All this would already be enough to understand the gravity of the situation and what awaits us in the near future, or rather in our present. However, there is more than just this.

 

ChatGPT

The “system” uses technology, “Technique” as Galimberti would have said when (I am sorry to say) he hadn’t yet lost his marbles, to subjugate man, the youth first and foremost. And what better tool than Artificial Intelligence to carry out this operation? ChatGPT as a source of knowledge: easy, quick, and above all, free! Young people (and not only them) now use it daily, even to do the homework assigned to them by their teachers. The machine (suitably instructed via algorithms) tells you exactly what you ought to discover or do yourself through study and sacrifice. The result is a concept that does not belong to the person who was supposed to elaborate it, but something that is parroted back, without any critical mediation by the perceiving subject. The machine thinks for us and suggests what we must say and how we must behave. The best of all possible worlds, for the system.
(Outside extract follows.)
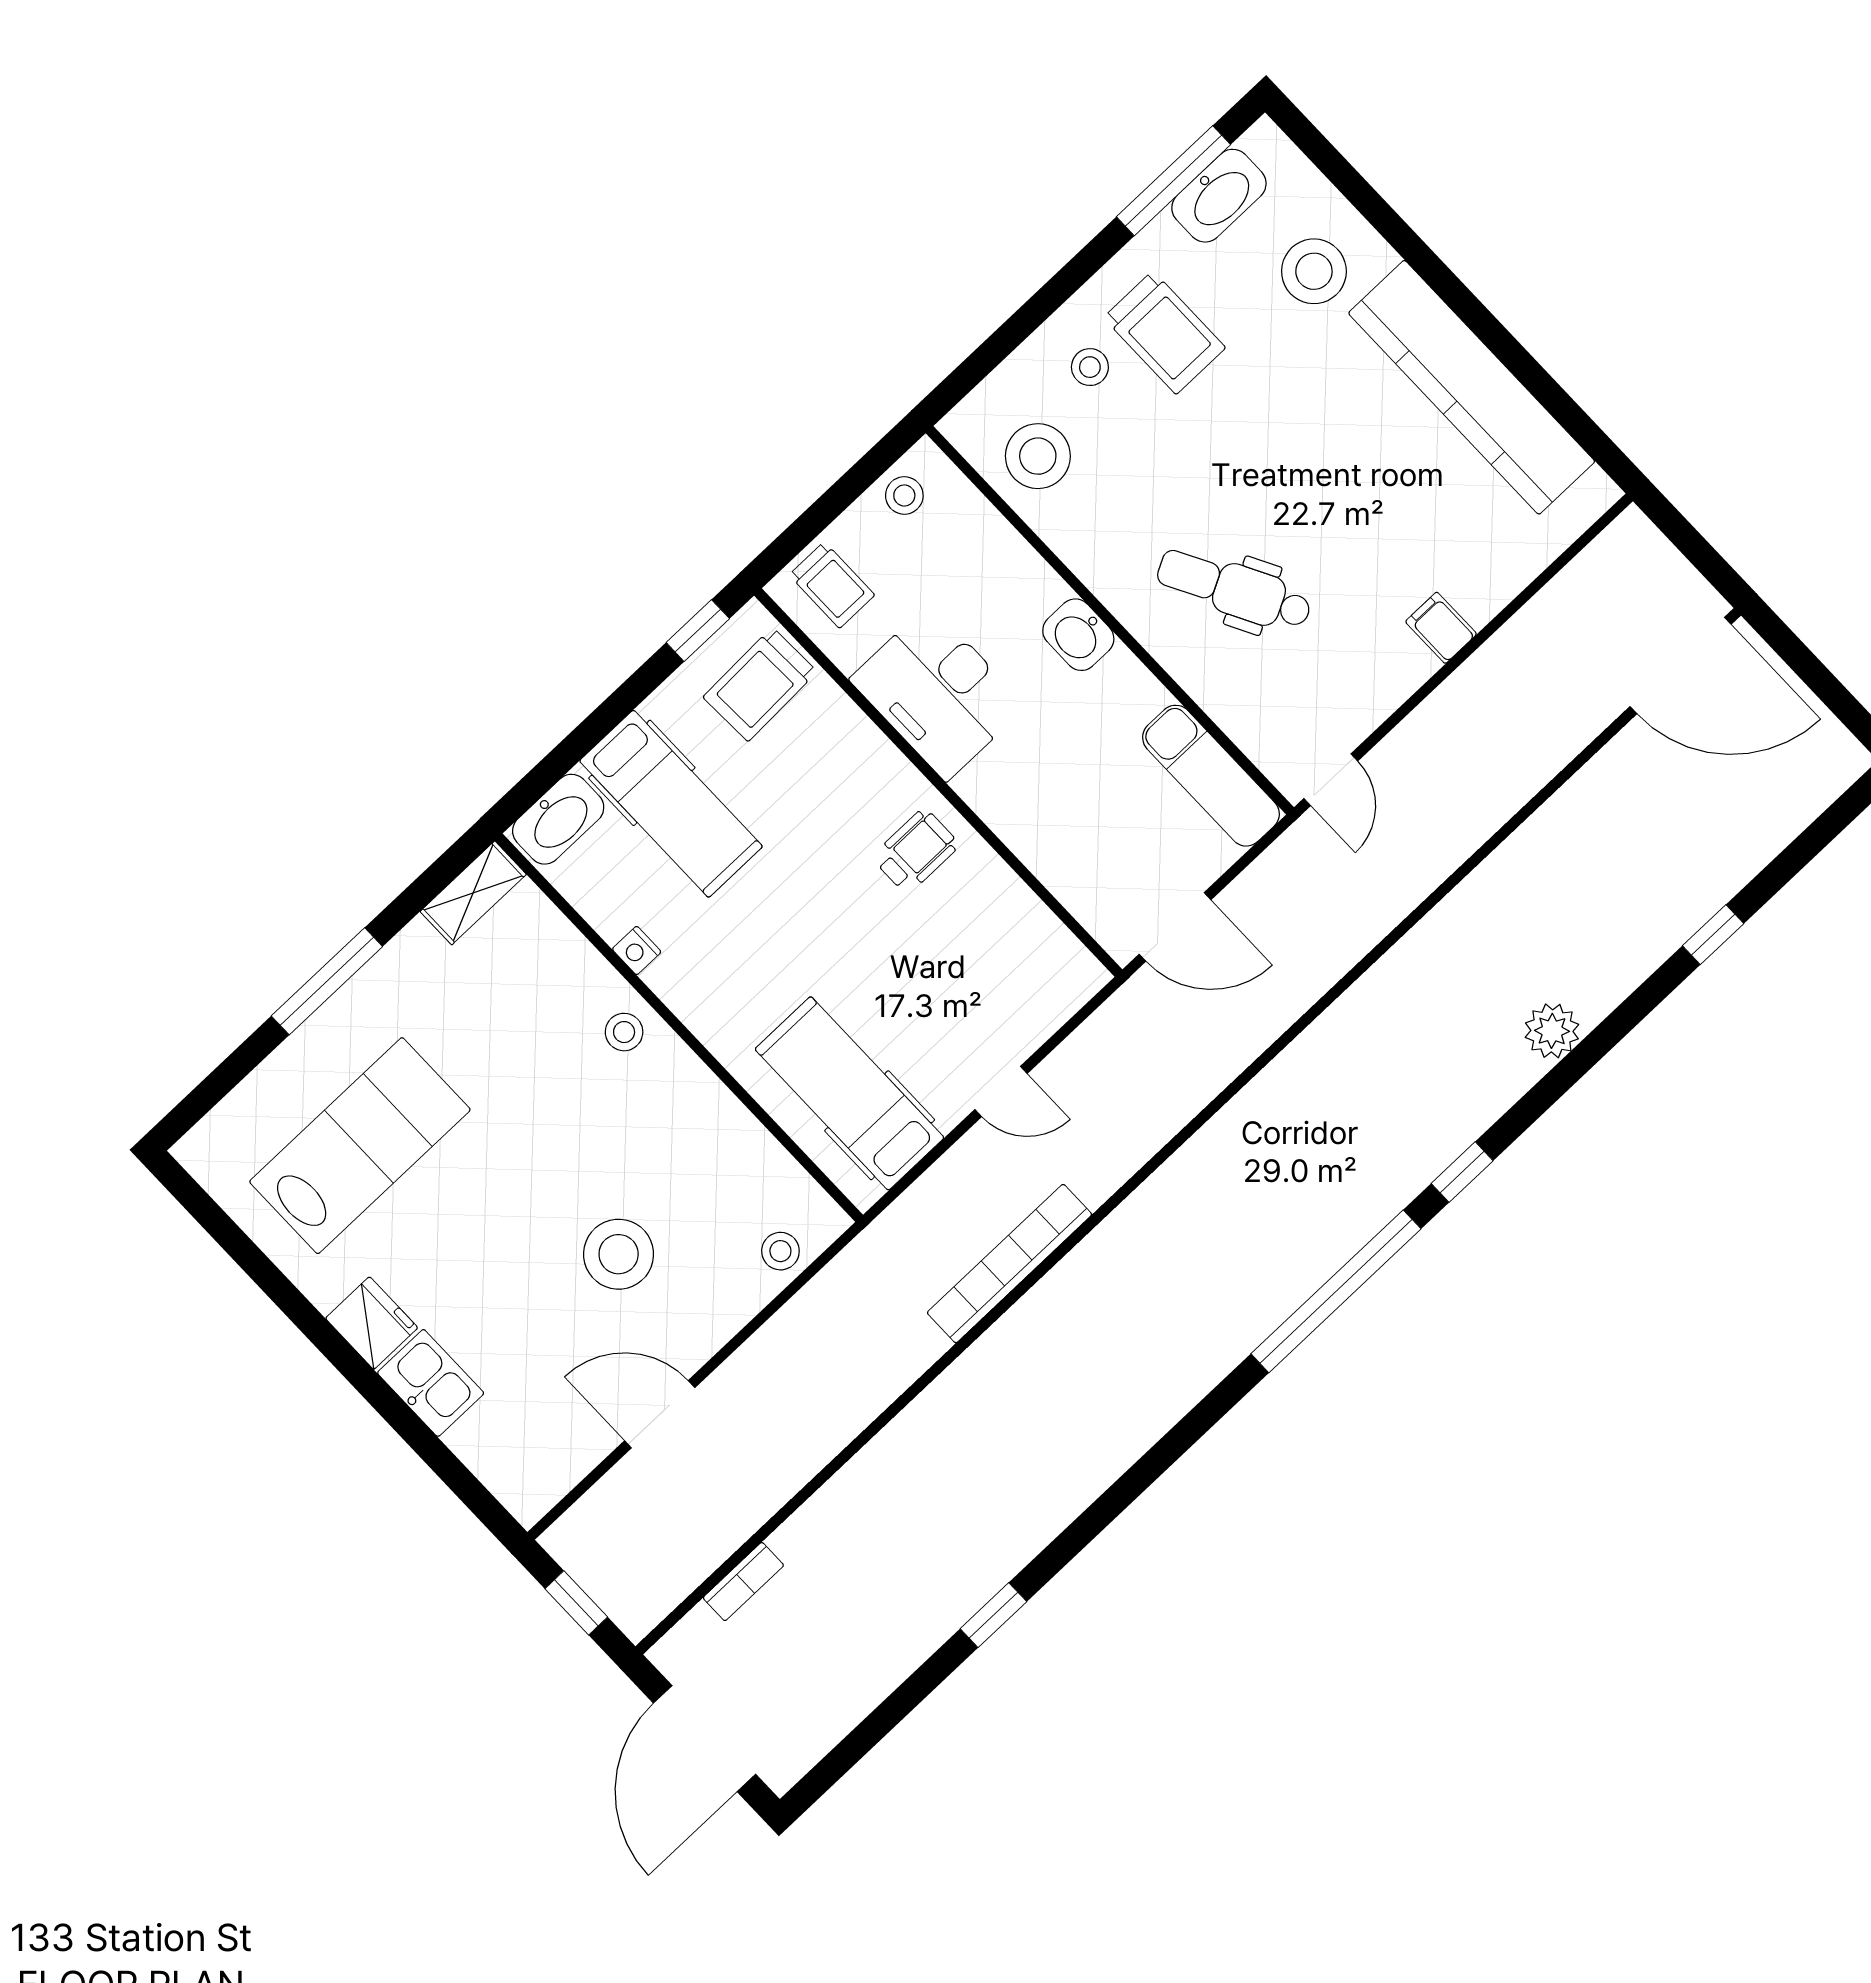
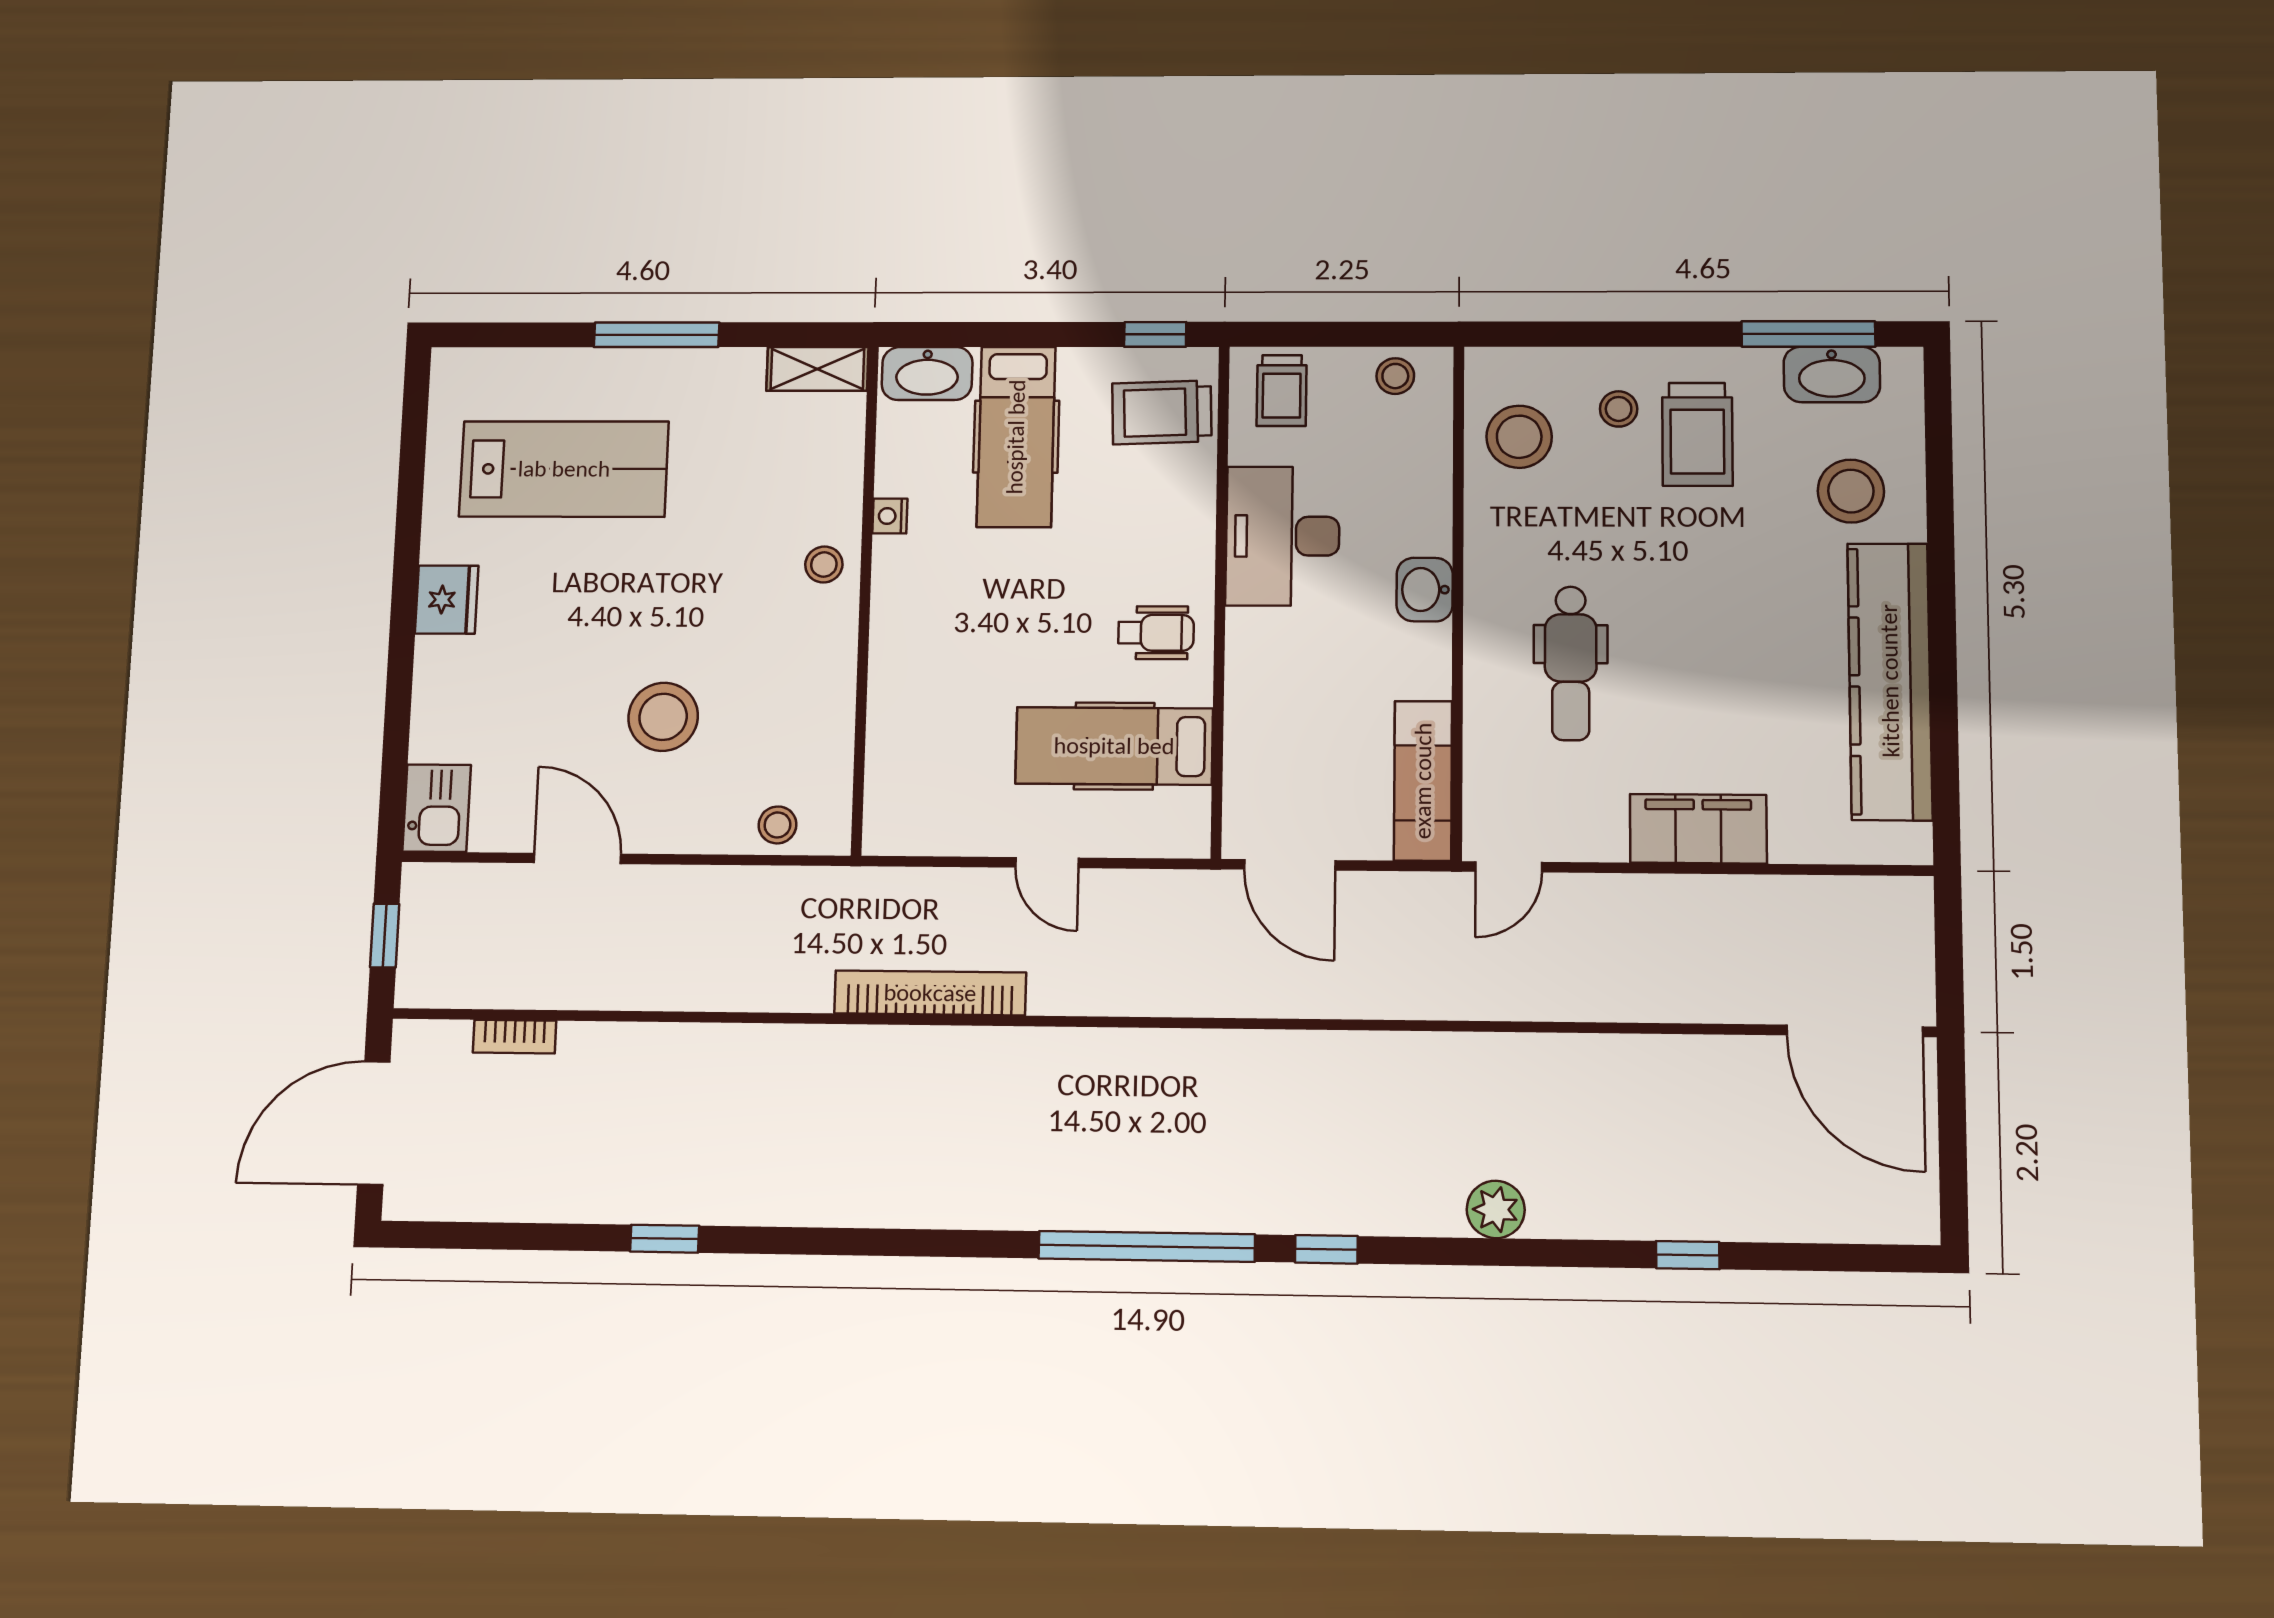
dental chair: (1234, 590) -> (1571, 663), turned -152
filing cabinet: (1441, 628) -> (1698, 829), width x3.00, depth x1.17
hospital bed: (850, 1093) -> (1114, 746), moved, turned -90
kitchen sink: (431, 1383) -> (437, 808), moved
Solutions? Frankly, I see none on the horizon. Those who possess an awareness of what is happening can parry the blows inflicted all around, for better or worse. For all the others, being immersed in it to the marrow, I see no solutions capable of making them “wake up”, bearing in mind that “dialogue” is useless, let alone convincing them otherwise from what they absorb on a daily basis. The struggle is unequal, personally I bow out. Best wishes to everyone! For the future and for the new year.

P.S.: After this more or less lengthy disquisition, I would have liked to talk about our beloved Country, Italialand, and the many “weapons of mass distraction” of this recent period (from the Cecchettin case and associated patriarchy, to the ESM and Meloni, ending with Ferragni). Unfortunately, or perhaps better for you, I have dwelled too long in this chat. I will (perhaps) talk about “Down the Rabbit Hole” (that is how I had titled the article) another time.